Floresa.co – Seorang pengusaha di Kabupaten Manggarai Timur, Provinsi Nusa Tenggara Timur diduga melakukan intimidasi terhadap karyawannya untuk memilih seorang Caleg dari partai tertentu.
Dugaan intimidasi itu terungkap dari sebuah gambar tangkapan layar obrolan di Grup WhatsApp yang beredar luas di media sosial pada 12 Februari.
Dalam gambar tersebut, tampak pesan yang diduga dikirimkan pengusaha itu ke bagian manajemen perusahaannya dan diteruskan ke grup WhatsApp ‘PANCARAN EKSPRES TEAM,” beranggotakan para karyawan.
Informasi yang diperoleh Floresa, pengusaha itu bernama Efrit, pemilik Toko Pancaran Mart di Borong. Informasi tersebut didapat dari salah seorang karyawan di toko tersebut, yang meminta identitasnya dirahasiakan.
Dalam pesannya, Efrit meminta manajemen memastikan agar saat pemungutan suara pada 14 Februari karyawannya memilih seorang Caleg bernama Abu.
“Kw nanti ksi tau ank2 smua pilih om abu hri rabu e. Jangan pilih org lain. Klo masi mau kerja pilih om abu,” tulisnya: Kamu nanti beritahu anak-anak pilih Om Abu. Jangan pilih orang lain. Kalau masih mau kerja, pilih Om Abu.

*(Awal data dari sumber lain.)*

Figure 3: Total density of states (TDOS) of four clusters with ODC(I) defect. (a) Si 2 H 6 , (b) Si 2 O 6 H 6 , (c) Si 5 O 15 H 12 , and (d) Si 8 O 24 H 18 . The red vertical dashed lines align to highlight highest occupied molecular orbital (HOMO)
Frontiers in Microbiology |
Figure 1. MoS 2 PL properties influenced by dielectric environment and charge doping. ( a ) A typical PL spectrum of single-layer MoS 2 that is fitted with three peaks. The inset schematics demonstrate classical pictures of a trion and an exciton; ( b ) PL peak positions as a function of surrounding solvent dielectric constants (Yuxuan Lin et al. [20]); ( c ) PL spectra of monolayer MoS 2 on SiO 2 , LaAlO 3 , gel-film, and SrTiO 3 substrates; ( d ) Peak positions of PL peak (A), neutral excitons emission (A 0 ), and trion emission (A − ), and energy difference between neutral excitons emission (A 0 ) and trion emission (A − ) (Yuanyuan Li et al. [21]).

Belum diketahui secara pasti siapa Abu yang dimaksud. Namun, Floreseditorial.com, salah satu media siber berbasis di Manggarai Timur, menyebut Abu merujuk pada Abubakar Nasidin, Caleg petahana dari Partai Keadilan Sejahtera, yang maju dari daerah pemilihan I, mencakup Kecamatan Borong dan Rana Mese.
Efrit dalam pesannya menjelaskan bahwa selama ini Caleg tersebut banyak berjasa untuk usahanya, termasuk memperjuangkan kepentingan Pancaran Mart di DPRD Manggarai Timur.

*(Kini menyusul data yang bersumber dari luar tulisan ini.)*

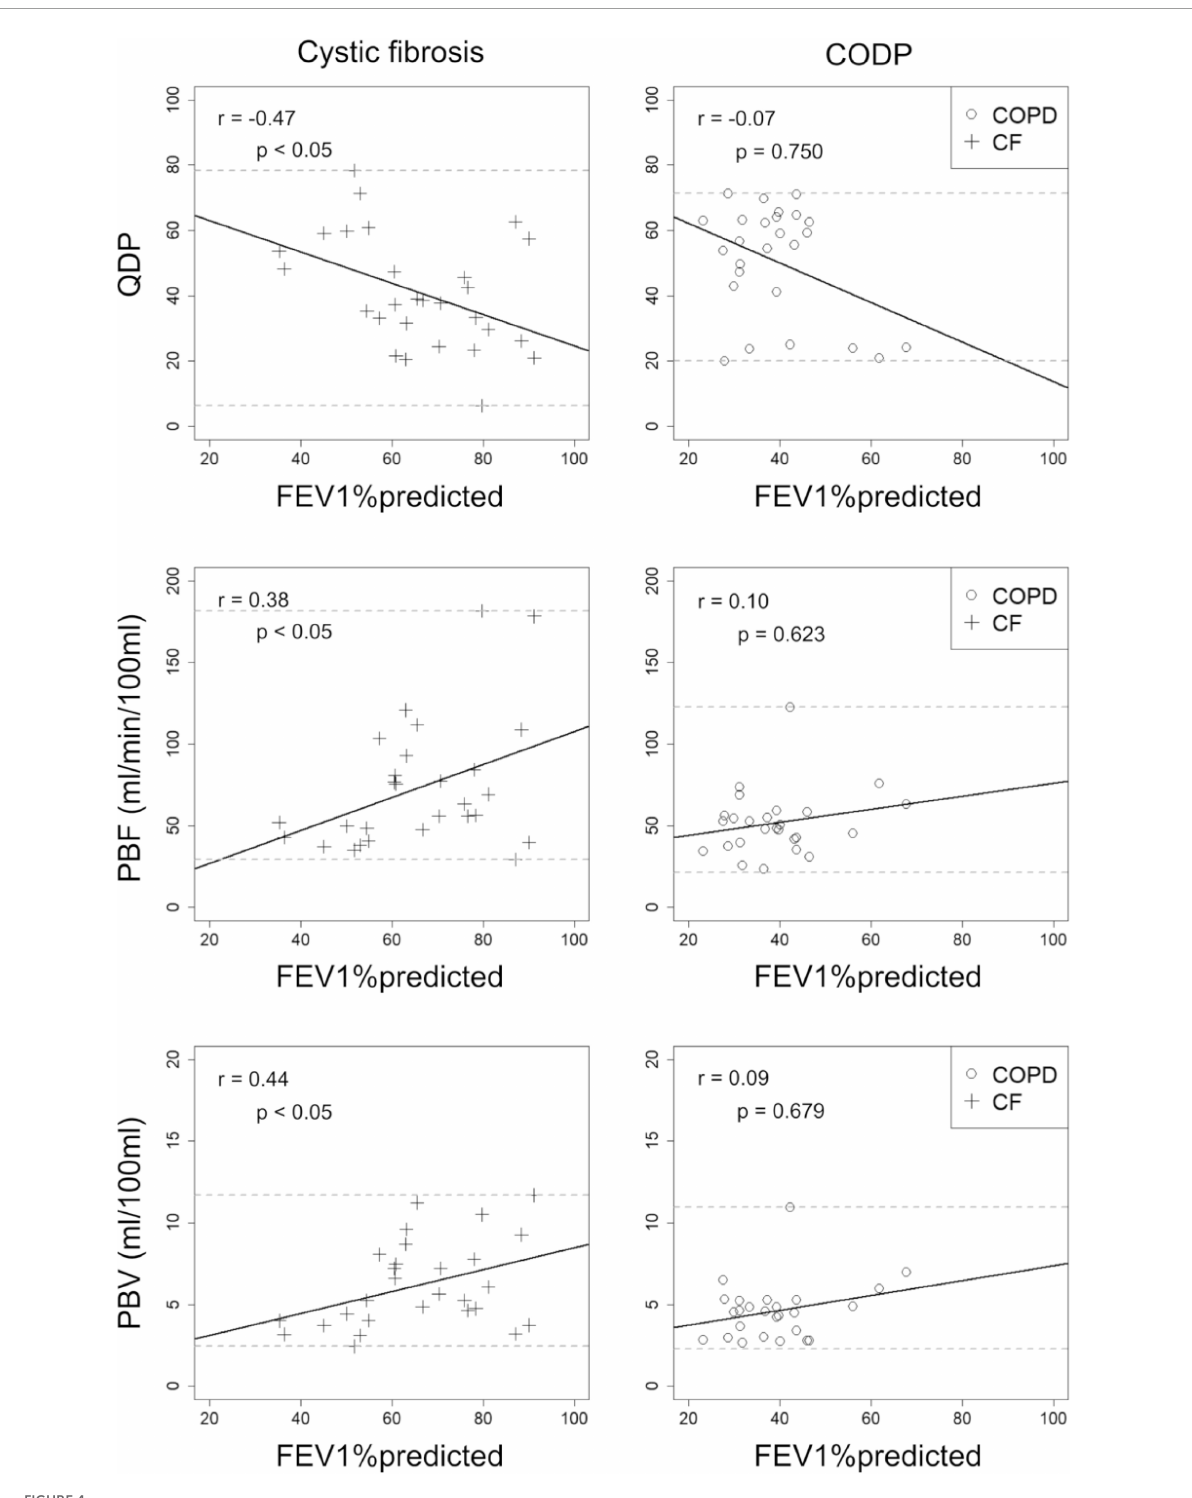
FIGURE4 Correlations between visual MRI perfusion score, perfusion defect percent (QDP), pulmonary blood flow (PBF) and pulmonary blood volume (PBV) with forced expiratory volume in 1s percent predicted (FEV1%predicted) in 13 cystic fibrosis (CF, crosses) and post-bronchodilator FEV1%predicted in 14 chronic obstructive pulmonary disease (COPD, circles) patients. MRI1 and MRI2 were combined. Spearman’s r correlation coefficients and corresponding p -values are given in each panel. Solid lines indicate the linear regression lines, dashed lines the minimum and maximum observed value of the parameter on the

“Dia slama ini yg bantu toko kita perjuangkan d DPR. Kalian kerja d pancaran tp pilih org lain. Etis tdk itu? tulisnya: Dia selama ini yang bantu toko kita, perjuangkan di DPRD. Kalian kerja di Pancaran [Mart], tapi pilih orang lain, etis tidak itu?
Efrit juga meminta manajemen perusahaannya agar memberitahukan kepada karyawan melakukan panggilan video atau video call pada saat pencoblosan, demi memastikan mereka memilih caleg tersebut.

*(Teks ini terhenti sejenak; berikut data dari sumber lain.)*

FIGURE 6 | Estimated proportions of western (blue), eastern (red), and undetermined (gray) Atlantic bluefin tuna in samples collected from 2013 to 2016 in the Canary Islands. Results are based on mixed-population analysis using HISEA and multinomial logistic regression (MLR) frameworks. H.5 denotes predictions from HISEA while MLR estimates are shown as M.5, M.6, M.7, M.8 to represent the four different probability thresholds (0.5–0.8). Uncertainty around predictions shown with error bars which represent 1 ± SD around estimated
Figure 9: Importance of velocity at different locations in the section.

Ia mewanti-wanti mereka, terkait konsekuensi jika tidak mengikuti arahannya.
“Yang tidak pilih berarti dia tidak ada hati di Pancaran. Jadi saya juga tidak ada hati untuk dia,” tulis Efrit: Yang tidak pilih [Om Abu] berarti tidak ada hati di Pancaran [Mart]. Jadi, saya juga tidak ada hati untuk dia.
Hingga berita ini dipublikasi, Floresa belum bisa mendapat penjelasan dari Efrit. Nomor teleponnya tidak bisa dihubungi. Demikian pun halnya dengan Caleg Abubakar Nasidin.
Sementara itu, Badan Pengawas Pemilihan Umum [Bawaslu] Manggarai Timur mengaku sudah mendapat informasi tentang masalah ini.
“Sedang ditelusuri,” kata Koordinator Divisi Hukum, Pencegahan, Partisipatif Masyarakat dan Hubungan Masyarakat, Maksimilianus Ukut.
Upaya intimidasi merupakan pelanggaran terhadap asas Pemilu, khususnya bebas dan rahasia.
Bebas berarti pemilih berhak memilih menurut hati nuraninya tanpa adanya pengaruh, tekanan atau paksaan dari siapapun/dengan apapun. Sementara rahasia berarti pemilih dijamin oleh peraturan tidak akan diketahui oleh pihak siapapun dan dengan jalan apapun siapa yang dipilihnya atau kepada siapa suaranya diberikan.
Sanksi terhadap hal ini diatur dalam Undang-Undang Nomor 7 Tahun 2017 tentang Pemilu.
Dalam pasal 531, dinyatakan bahwa “Setiap orang yang dengan sengaja menggunakan kekerasan, dan/atau menghalangi seseorang yang akan melakukan haknya untuk memilih, melakukan kegiatan yang menimbulkan gangguan ketertiban dan ketentraman pelaksanaan pemungutan suara atau menggagalkan pemungutan suara dipidana dengan pidana penjara paling lama dua tahun tahun dan denda paling banyak Rp24.000.000.”